The first phase of the 160-acre campus of Reliance Life Sciences (RLS), a biotechnology company fully owned by the investment companies of Mukesh Ambani, is set to be ready in about a year. It is housed in Dindori, about an hour from Nashik, and is a significant addition to the 20-acre campus RLS already has in Navi Mumbai.
Incorporated in 2001, the company has focused on research and manufacturing to become an end-to-end player and diversified its presence across segments—it has a portfolio of 43 products, and a workforce of 1,300. The new campus in Nashik has an outlay of Rs 4,400 crore, with half of that amount set to be utilised in the first phase. For the FY23 fiscal, RLS had revenues of around Rs 2,400 crore.
Explaining the rationale for the second campus, the company’s President K V Subramaniam tells BT, “This is a larger commercial scale facility for manufacturing plasma proteins, biosimilars, small molecule oncology products and vaccines.

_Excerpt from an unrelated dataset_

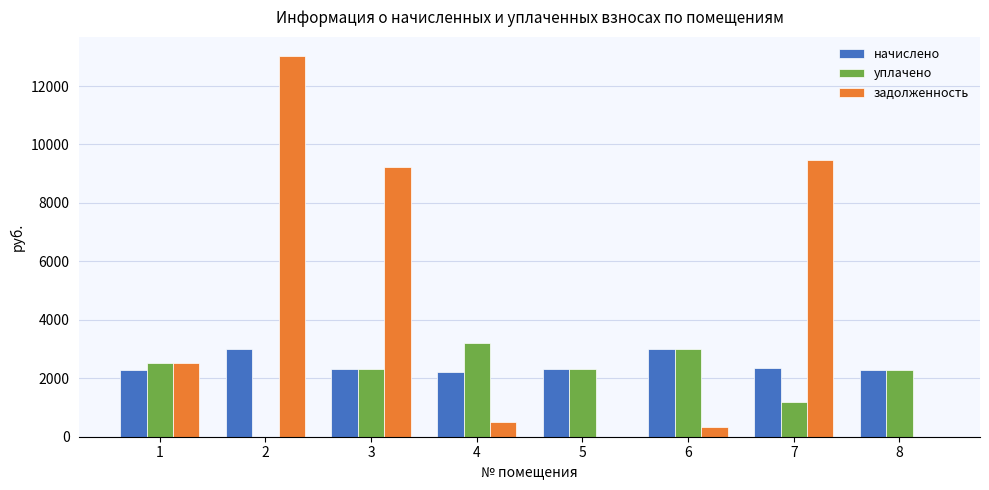

What is the sum of all уплачено values?

16819.9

In phase II, there will also be commercial scale manufacturing facilities for gene therapy (a way to modify a person’s genes to cure diseases) and mRNA (a single stranded molecule carrying instructions to make proteins) products.” A biosimilar is a biological medicine that is highly similar to another that has already been approved by regulators. Once these products get to even higher volumes in the market, there is the ability to expand the manufacturing facilities in the Nashik campus. RLS’ bet on higher volumes is a reflection of the dynamics of the biopharmaceuticals segment, which is growing at an impressive 25 per cent annually.

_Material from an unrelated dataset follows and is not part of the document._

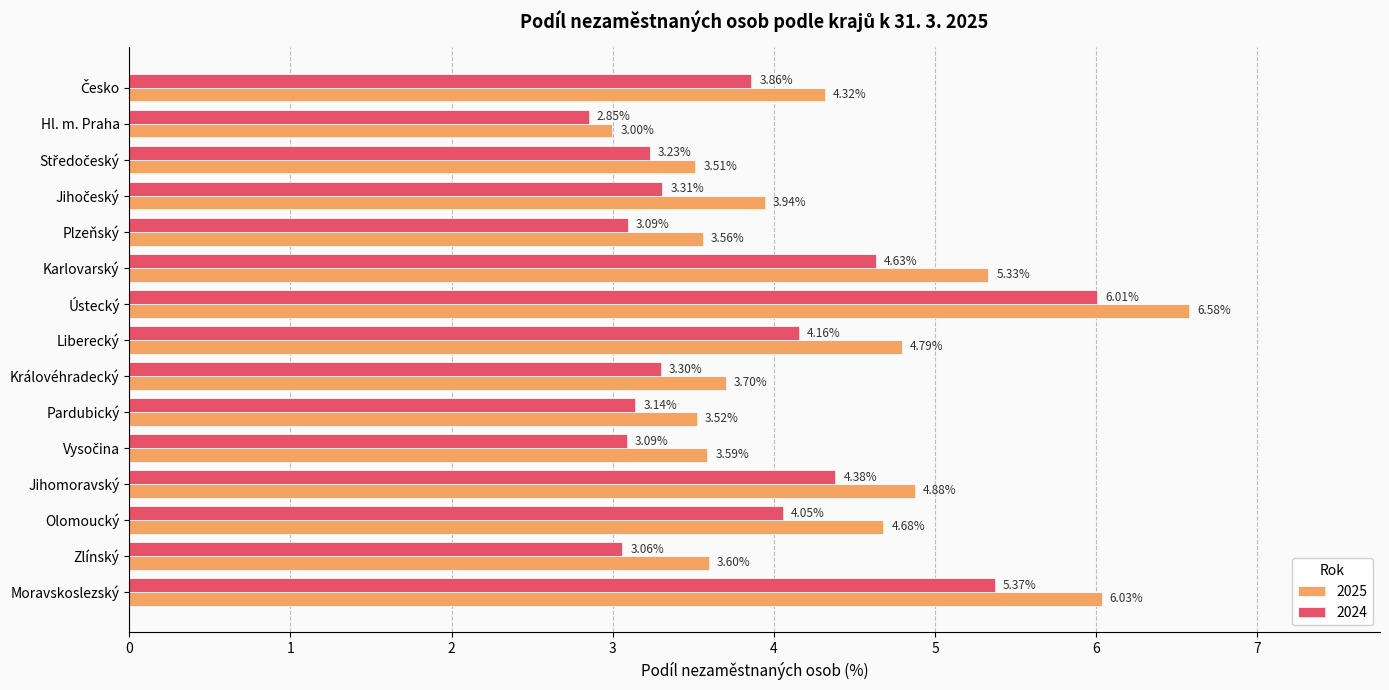

Where is 2024 nearest to the value 4?

Olomoucký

RLS, predominantly, has a play in medical biotechnology-based products and services. “Most of the products we make are used in critical and intensive care in hospitals. You will not find our products in chemist shops,” he explains. The company is clear about addressing unmet medical needs, and there is absolutely no room for error. “When you make a product, it goes into the body of a person who is critical. For instance, Reteplase (our product), is a clot buster for a patient [suffering from cardiac arrest], or albumin is for trauma, accidents or liver cases.”
In terms of numbers, RLS’s revenues have zoomed 25 per cent on an annualised basis over the last five years, Subramaniam points out, while Ebitda (earnings before interest, taxes, depreciation, and amortisation) has jumped 42 per cent.